Easy(going) reading

I can’t resist list-making. Over at MangaBlog, Brigid Alverson shares a request from a reader for “slice-of-life” manga. Excellent recommendations ensue, so I thought I would compile the titles that got multiple nods from the folks leaving comments.

  • Antique Bakery, by Fumi Yoshinaga (DMP)
  • Emma, by Kaoru Mori (CMX)
  • Flower of Life, by Fumi Yoshinaga (DMP)
  • Honey and Clover, by Chica Umino (Viz)
  • Japan, as Viewed by 17 Creators, by various gifted people (Fanfare/Ponent Mon)
  • Love Roma, by Minoru Toyoda (Del Rey)
  • Sand Chronicles, by Hinako Ashihara (Viz)
  • Suppli, by Mari Okazaki (Tokyopop)
  • The Voices of a Distant Star, by Mizu Sahara and Makoto Shinkai (Tokyopo)
  • The Walking Man, by Jiro Taniguichi (Fanfare/Ponent Mon)
  • The Day I Become a Butterfly, by Yumeka Sumomo (Juné)
  • Same Cell Organism, by Yumeka Sumomo (Juné)
  • There are plenty of great recommendations in the MangaBlog comments thread, both of slice-of-life series and good reads in general. If I missed a slice-of-life title that got multiple mentions, let me know, and I’ll update the list.

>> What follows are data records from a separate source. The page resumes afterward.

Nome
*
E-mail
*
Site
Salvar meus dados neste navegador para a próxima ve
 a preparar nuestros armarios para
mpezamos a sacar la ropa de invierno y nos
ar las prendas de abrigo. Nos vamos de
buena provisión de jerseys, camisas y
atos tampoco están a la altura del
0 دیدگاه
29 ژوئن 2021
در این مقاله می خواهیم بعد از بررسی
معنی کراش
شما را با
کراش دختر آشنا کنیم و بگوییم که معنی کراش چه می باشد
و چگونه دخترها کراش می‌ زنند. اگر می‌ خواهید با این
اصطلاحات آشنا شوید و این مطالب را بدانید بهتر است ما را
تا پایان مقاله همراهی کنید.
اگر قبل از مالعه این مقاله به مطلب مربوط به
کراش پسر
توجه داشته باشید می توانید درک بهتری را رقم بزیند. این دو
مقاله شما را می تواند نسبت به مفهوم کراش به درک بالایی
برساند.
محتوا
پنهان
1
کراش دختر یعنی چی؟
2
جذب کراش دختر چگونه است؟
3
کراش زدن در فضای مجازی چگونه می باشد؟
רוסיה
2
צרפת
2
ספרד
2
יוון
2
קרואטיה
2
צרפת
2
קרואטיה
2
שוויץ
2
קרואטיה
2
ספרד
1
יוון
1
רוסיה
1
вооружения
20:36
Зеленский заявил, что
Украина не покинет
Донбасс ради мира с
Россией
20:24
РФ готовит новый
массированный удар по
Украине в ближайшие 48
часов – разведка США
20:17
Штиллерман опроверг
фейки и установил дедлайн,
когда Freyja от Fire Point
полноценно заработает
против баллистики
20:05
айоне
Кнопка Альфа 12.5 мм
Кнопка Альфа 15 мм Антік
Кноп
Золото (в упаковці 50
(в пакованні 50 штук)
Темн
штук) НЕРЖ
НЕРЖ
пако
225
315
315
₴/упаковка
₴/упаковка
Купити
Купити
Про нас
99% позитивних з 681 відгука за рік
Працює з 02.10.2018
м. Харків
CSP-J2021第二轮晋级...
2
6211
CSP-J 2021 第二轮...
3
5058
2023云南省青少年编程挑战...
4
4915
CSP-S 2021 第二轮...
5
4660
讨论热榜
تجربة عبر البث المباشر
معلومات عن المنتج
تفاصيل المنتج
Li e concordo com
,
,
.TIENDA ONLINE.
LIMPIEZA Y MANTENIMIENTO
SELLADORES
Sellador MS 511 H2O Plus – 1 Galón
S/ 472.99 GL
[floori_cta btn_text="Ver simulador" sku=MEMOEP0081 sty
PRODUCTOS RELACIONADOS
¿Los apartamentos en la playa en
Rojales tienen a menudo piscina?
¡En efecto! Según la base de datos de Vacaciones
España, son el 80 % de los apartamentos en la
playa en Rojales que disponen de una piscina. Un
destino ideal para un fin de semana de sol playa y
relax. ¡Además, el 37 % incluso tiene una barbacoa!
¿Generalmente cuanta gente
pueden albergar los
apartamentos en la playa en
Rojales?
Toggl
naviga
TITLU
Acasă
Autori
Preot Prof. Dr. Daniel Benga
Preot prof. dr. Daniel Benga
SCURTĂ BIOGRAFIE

    3 Responses to Easy(going) reading

    1. Huff says:

      No Aqua/Aria? I’d also go ahead and throw Yotsuba&! in there if we’re including stuff like Emma and Voices of a Distant Star.
      It’s surprising to see just how many titles that are commercially available in English could be considered “slice-of-life” when it’s considered “un-marketable” by some. That said, I eternally lament the fact that the definitive masterpiece of the genre, Yokohama Kaidashi Kikou, seems to have little chance of getting licensed.

    2. davidpwelsh says:

      Ah, the person doing the requesting had already read and loved Yotsuba&! and Aria, which I probably should have mentioned.

    3. Huff says:

      Ah, that would explain it. But since I didn’t mention it before, good list. I always avoided the Voices… manga since, as a rule, manga adapted from animes are usually poor, but most of the press for it has been surprisingly enthusiastic. A lot of the short film’s appeal came from its intimacy (which was enhanced by the fact that it was literally created by a single man), so I guess it isn’t that surprising that it would translate well into the graphic fiction medium.
      As for other great unlicensed slice-of-life manga (besides the amazing YKK of course) one title that I would kill to have licensed is Hourou Musuko. Usually when you hear the words “gender bending” in the context of manga you think of comedy. This is a rare work that takes the subject seriously (but never oppressively so), offering an incredibly nuanced and heartfelt coming-of-age story about two children who were born in the wrong bodies so-to-speak. I don’t think I’ve ever encountered a manga which gives a more honest portrayal of puberty and how kids that age act. And if a cynical bastard like me can fall in love with it than anyone can.